START DATA FOR REVIEW

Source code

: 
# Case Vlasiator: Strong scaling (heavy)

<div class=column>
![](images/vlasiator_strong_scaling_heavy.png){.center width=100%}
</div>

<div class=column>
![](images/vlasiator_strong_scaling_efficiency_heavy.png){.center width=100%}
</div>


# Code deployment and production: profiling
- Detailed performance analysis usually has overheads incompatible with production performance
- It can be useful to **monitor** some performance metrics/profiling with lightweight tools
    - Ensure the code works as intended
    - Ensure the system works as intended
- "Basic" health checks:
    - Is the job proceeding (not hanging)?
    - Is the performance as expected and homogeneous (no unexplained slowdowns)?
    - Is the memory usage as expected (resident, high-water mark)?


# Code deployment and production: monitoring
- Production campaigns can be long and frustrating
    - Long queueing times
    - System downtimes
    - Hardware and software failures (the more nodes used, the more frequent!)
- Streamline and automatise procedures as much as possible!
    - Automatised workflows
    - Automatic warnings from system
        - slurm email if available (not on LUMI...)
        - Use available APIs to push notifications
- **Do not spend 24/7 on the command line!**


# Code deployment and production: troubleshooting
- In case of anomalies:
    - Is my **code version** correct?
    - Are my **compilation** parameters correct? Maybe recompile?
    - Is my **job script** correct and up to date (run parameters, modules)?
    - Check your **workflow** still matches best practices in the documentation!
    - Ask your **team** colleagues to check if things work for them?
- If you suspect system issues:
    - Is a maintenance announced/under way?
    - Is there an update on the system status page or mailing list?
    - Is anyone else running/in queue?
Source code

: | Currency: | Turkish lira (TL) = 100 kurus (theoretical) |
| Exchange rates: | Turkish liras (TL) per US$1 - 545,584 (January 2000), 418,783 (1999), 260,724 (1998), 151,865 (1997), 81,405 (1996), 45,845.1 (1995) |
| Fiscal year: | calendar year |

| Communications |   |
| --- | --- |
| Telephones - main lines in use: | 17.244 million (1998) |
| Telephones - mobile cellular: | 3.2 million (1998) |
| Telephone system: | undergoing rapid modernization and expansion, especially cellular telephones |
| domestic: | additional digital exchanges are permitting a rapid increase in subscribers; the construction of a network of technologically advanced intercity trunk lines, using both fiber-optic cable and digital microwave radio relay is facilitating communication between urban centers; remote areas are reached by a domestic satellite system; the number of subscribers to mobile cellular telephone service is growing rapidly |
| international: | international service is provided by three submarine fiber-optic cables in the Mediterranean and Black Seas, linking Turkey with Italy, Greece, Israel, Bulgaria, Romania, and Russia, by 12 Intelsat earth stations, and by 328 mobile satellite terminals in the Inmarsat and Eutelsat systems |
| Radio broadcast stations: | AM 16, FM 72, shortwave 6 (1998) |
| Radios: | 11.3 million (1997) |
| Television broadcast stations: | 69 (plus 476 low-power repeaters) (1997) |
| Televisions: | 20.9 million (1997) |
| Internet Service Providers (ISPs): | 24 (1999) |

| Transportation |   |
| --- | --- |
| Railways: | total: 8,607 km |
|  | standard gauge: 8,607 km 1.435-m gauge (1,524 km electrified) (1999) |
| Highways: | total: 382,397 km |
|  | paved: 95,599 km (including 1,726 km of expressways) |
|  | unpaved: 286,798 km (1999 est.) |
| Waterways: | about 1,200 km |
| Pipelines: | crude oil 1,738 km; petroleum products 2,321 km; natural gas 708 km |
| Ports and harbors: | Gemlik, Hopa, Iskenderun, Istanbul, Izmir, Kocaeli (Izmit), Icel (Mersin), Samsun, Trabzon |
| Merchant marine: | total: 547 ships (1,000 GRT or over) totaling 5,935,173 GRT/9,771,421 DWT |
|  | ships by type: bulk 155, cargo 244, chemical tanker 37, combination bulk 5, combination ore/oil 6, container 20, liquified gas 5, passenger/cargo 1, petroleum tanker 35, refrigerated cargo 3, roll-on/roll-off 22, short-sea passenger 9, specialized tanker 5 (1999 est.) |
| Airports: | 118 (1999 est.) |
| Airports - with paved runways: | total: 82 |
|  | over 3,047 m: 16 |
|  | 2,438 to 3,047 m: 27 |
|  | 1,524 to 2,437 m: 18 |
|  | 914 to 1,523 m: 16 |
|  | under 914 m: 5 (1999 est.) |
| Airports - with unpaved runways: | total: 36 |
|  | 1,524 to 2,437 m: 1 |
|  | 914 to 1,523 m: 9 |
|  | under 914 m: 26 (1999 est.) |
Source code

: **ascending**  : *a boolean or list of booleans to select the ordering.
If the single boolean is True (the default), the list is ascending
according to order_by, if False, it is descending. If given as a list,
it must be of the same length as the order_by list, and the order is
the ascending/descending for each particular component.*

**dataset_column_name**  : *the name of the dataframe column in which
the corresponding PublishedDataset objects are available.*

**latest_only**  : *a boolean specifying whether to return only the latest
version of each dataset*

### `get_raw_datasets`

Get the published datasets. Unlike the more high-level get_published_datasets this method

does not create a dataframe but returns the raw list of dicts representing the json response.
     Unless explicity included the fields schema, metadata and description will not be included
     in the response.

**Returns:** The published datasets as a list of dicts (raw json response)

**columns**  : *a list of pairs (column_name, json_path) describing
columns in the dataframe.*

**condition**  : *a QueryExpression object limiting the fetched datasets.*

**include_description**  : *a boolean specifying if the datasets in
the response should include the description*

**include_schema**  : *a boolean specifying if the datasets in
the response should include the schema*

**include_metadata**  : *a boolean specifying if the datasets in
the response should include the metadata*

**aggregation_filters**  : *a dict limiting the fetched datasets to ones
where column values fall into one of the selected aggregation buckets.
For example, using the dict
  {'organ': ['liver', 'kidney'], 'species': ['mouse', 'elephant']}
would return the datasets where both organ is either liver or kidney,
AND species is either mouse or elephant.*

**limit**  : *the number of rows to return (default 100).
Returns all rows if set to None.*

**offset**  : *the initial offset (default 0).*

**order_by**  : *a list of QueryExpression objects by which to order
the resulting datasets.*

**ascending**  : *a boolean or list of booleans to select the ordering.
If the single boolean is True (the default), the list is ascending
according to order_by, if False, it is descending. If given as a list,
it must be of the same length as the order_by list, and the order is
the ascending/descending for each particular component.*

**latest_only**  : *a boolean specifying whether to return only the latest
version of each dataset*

END DATA FOR REVIEW

*TO DO*: Please reproduce everything from the line containing "offset (default 0).*" down to the last of the lines above, character for character.

*YOUR RESPONSE*:
**offset**  : *the initial offset (default 0).*

**order_by**  : *a list of QueryExpression objects by which to order
the resulting datasets.*

**ascending**  : *a boolean or list of booleans to select the ordering.
If the single boolean is True (the default), the list is ascending
according to order_by, if False, it is descending. If given as a list,
it must be of the same length as the order_by list, and the order is
the ascending/descending for each particular component.*

**latest_only**  : *a boolean specifying whether to return only the latest
version of each dataset*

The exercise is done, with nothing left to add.